Once the part of the company that deals with the logistics of creating the release (recording, mastering, packaging) finishes that stage of the process, the release master is then sent to separate regional branches of the record company for manufacturing. These regional offices are likely to be in different countries or territories around the world. The master package will include the audio and any artwork required to replicate the release during manufacturing. One of the main benefits of doing it this way, rather than just shipping imports, is that costs are kept down by manufacturing close to where the item will be sold, rather than shipping container loads of releases around the world.
If the record company doesn't have a branch in a particular territory, it may license the release to another company in that territory, and they will arrange the manufacturing and distribution of the release. This company could be a record label (and associated brand), or it could be a distributor, manufacturer, or any other company that has the ability to organize the manufacturing and distribution of the release.
Usually, each separate branch of the chain will include their name on the release, as well as the label (brand) name. Also, manufacturers and distributors may be mentioned on the release artwork.
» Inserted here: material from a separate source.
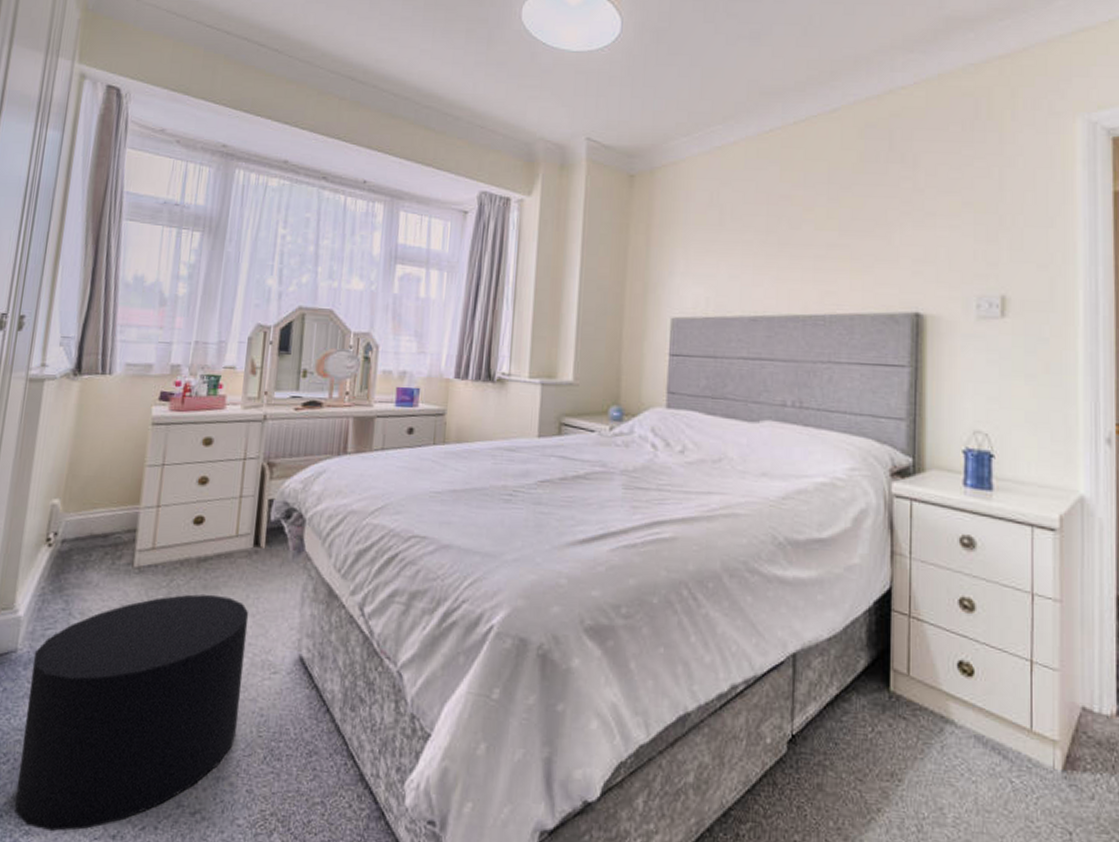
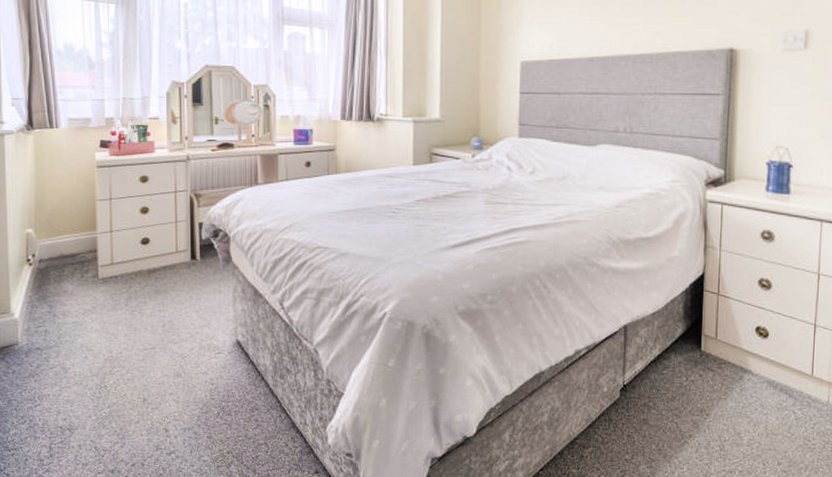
stool: present [14,594,249,832] -> none [32,297,195,469]

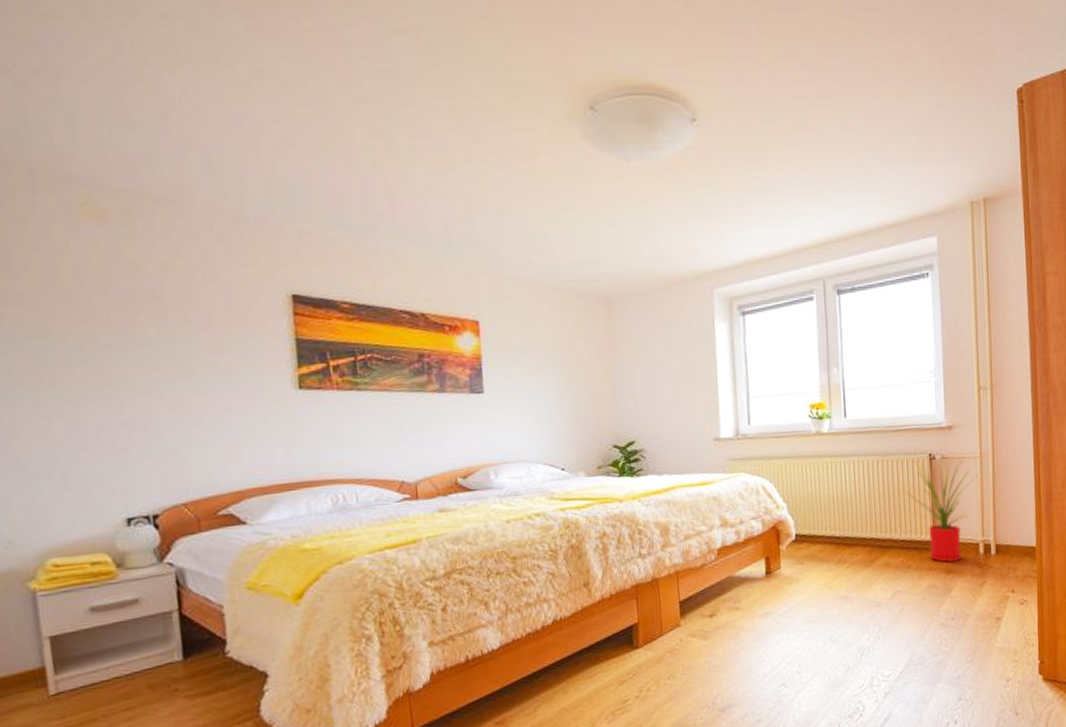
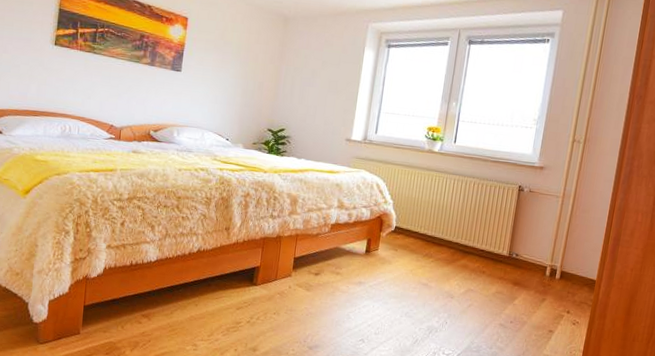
house plant: present [907,456,984,562] -> none [493,186,564,277]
These releases are the hardest to catalog clearly on Discogs. The most factual method is to list the record company regional branch, licensee, or other entity as well as the label (brand) on the release.
4.12.4. This is a model for digital releases - MP3s, WAVs, AACs, etc. as sold at online shops such as iTunes, Beatport, Juno, etc.
It is apparent that the structure is similar to the major label release structure above. However, there are a number of differences. The label / record company have a much smaller role, and the (online) distributor and (online) shops a much larger one.
The digital distributor can also act as a record company / label and publisher.
There is no manufacturing. The digital file is passed down the chain in various stages of preparation for sale. The final version of the file only comes into being once it is encoded, which is often done by the online shop.